Fast-food giant Burger King is launching a lab GMO sandwich of plant origin. The FDA has approved the new food, although the meat has not been tested for safety.

The fast food chain Burger King will offer a meatless sandwich “Impossible Whopper”. Vegetable meat, offered as a vegan alternative to burgers, is developed in the laboratory by genetic engineering. No safety tests are known.

Bleeding Vegetable GMO Meat

Impossible Burger looks like real meat with bloody juice. This vegetable meat releases a compound called heme made by a process of synthetic biology (synbio).

Heme occurs naturally in beef and is released during the cooking process. Heme can also be obtained from the roots of soybean plants. But it is not sustainable, because one acre of soy is needed to produce one kilogram of soy heme.

The FDA Approved the Synbio Compound

Synbio hems are produced by inserting the genetic code for heme protein into genetically modified yeast. After the yeast is fed, it produces hems.

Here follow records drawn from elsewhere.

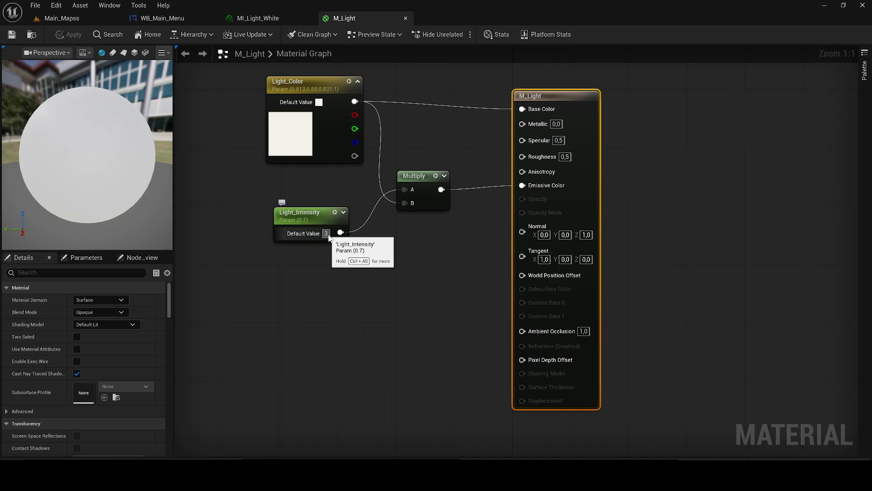
text(.3)
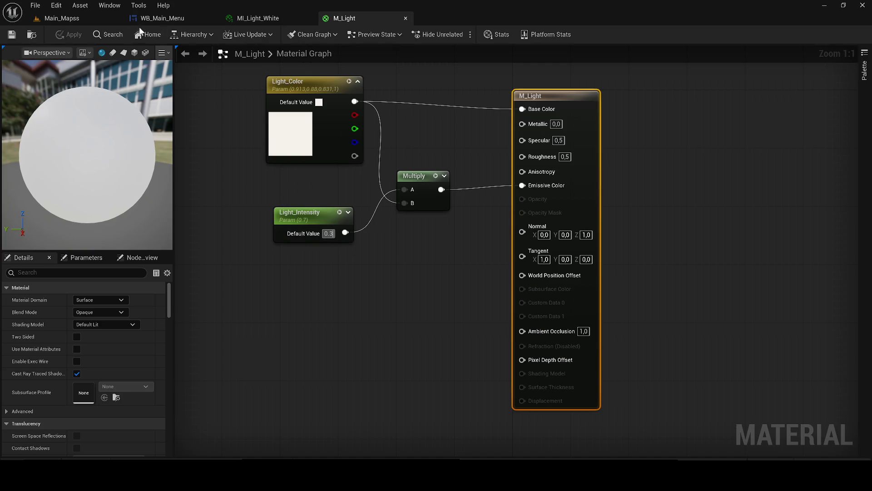
click(68, 35)
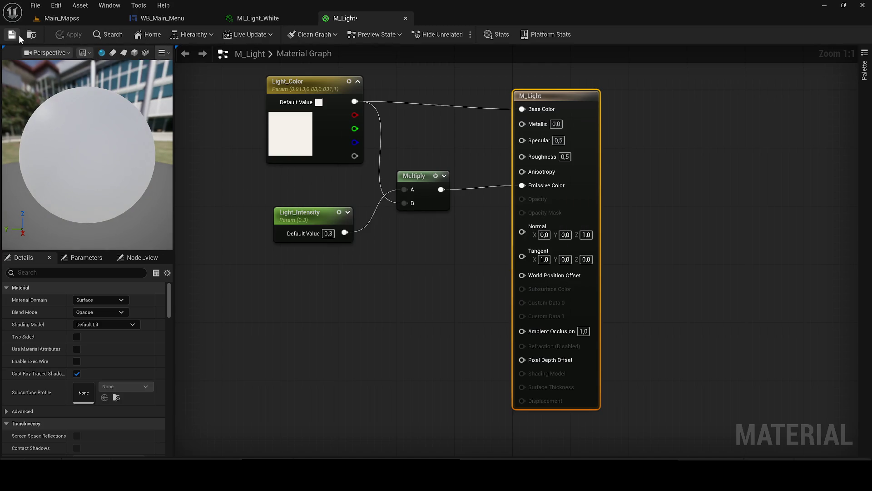
click(11, 35)
click(57, 20)
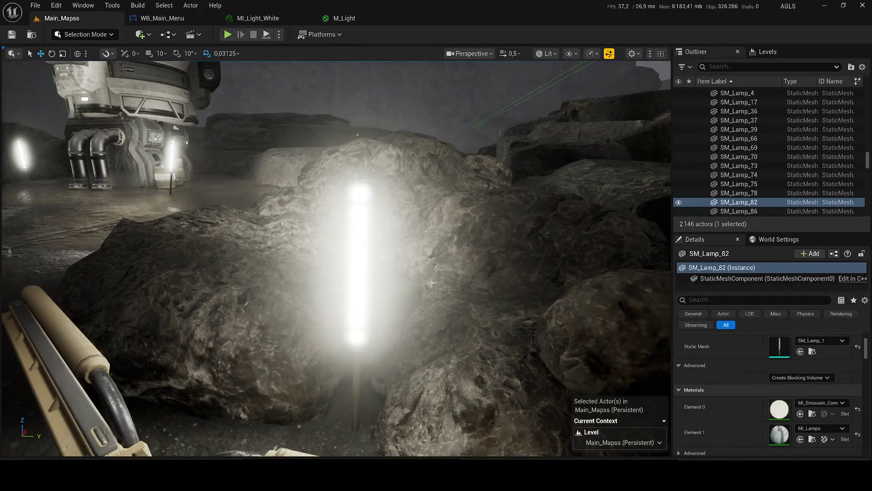
- Lower Light_Intensity to 0,06, check the dimmer lamp, save M_Light, and locate MI_Light_White
click(361, 235)
drag(471, 328, 423, 400)
scroll(336, 259, up, 2)
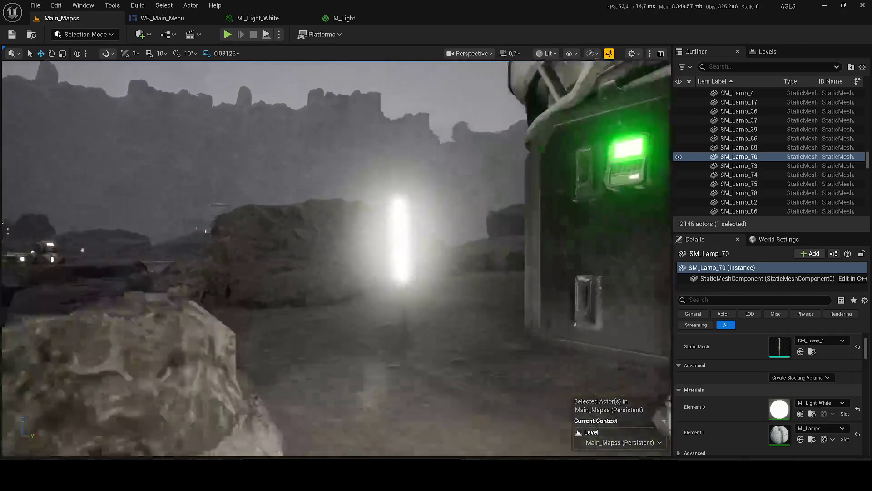
click(345, 18)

The FDA recently approved this synbio “heme” as an additive to paints, meaning that Impossible Burger can be sold in supermarkets. Rules for the sale of plant products in restaurants are not defined.

Biopharmaceutical Compounds in Food

Many biopharmaceutical compounds have been produced using synthetic biology yeasts, including antimicrobials such as penicillin, or painkillers (hydrocodone, opioids), and antioxidants (resveratrol, β-carotene, lycopene).

None of the foods produced by synbio need be labeled as “bioengineered”. Novel foods will appear on the market that will lack genetic engineering safety testing.